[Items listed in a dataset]
- Opening Delimiter -
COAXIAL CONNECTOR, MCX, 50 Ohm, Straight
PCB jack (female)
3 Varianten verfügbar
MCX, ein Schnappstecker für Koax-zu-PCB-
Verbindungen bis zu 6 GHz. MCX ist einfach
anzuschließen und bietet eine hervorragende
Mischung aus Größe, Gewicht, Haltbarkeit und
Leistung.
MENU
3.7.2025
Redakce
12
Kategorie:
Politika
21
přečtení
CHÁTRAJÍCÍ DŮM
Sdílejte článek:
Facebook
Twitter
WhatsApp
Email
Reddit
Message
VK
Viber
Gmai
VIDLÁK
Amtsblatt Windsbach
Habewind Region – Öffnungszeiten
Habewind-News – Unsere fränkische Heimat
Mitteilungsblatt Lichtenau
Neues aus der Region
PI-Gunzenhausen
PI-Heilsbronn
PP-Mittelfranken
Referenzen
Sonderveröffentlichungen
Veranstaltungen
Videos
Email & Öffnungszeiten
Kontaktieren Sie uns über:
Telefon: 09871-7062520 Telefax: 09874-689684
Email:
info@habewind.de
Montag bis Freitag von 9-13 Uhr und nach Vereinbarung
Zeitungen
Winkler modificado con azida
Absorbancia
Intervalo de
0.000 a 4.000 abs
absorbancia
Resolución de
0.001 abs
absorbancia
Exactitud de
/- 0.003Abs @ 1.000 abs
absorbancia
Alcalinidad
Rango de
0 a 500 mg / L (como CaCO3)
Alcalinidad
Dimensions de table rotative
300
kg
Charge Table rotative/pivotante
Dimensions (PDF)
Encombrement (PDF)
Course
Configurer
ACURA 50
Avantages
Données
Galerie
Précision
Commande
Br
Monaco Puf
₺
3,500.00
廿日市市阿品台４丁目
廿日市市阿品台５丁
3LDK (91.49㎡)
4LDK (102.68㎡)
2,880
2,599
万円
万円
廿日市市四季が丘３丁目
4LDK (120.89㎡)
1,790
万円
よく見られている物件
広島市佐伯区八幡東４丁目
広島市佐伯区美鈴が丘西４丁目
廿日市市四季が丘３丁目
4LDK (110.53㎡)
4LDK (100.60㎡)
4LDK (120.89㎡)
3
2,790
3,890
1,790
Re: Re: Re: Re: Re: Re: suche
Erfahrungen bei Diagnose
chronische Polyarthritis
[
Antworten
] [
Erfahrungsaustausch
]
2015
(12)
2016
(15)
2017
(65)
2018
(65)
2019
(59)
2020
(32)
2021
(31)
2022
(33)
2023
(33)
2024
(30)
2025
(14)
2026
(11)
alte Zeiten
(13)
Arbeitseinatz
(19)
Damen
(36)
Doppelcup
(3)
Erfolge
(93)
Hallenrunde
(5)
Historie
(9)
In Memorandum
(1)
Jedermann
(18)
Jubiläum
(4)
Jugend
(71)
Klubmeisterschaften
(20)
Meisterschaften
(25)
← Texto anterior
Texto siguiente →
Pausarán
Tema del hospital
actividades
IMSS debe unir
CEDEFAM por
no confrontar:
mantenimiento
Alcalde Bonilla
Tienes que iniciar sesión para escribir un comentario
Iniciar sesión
- Closing Delimiter -
**Task description:** Copy the rows above word for word, from the start of the rows through the line that holds "Amtsblatt Windsbach", both ends included.

**Output for this exercise:**
COAXIAL CONNECTOR, MCX, 50 Ohm, Straight
PCB jack (female)
3 Varianten verfügbar
MCX, ein Schnappstecker für Koax-zu-PCB-
Verbindungen bis zu 6 GHz. MCX ist einfach
anzuschließen und bietet eine hervorragende
Mischung aus Größe, Gewicht, Haltbarkeit und
Leistung.
MENU
3.7.2025
Redakce
12
Kategorie:
Politika
21
přečtení
CHÁTRAJÍCÍ DŮM
Sdílejte článek:
Facebook
Twitter
WhatsApp
Email
Reddit
Message
VK
Viber
Gmai
VIDLÁK
Amtsblatt Windsbach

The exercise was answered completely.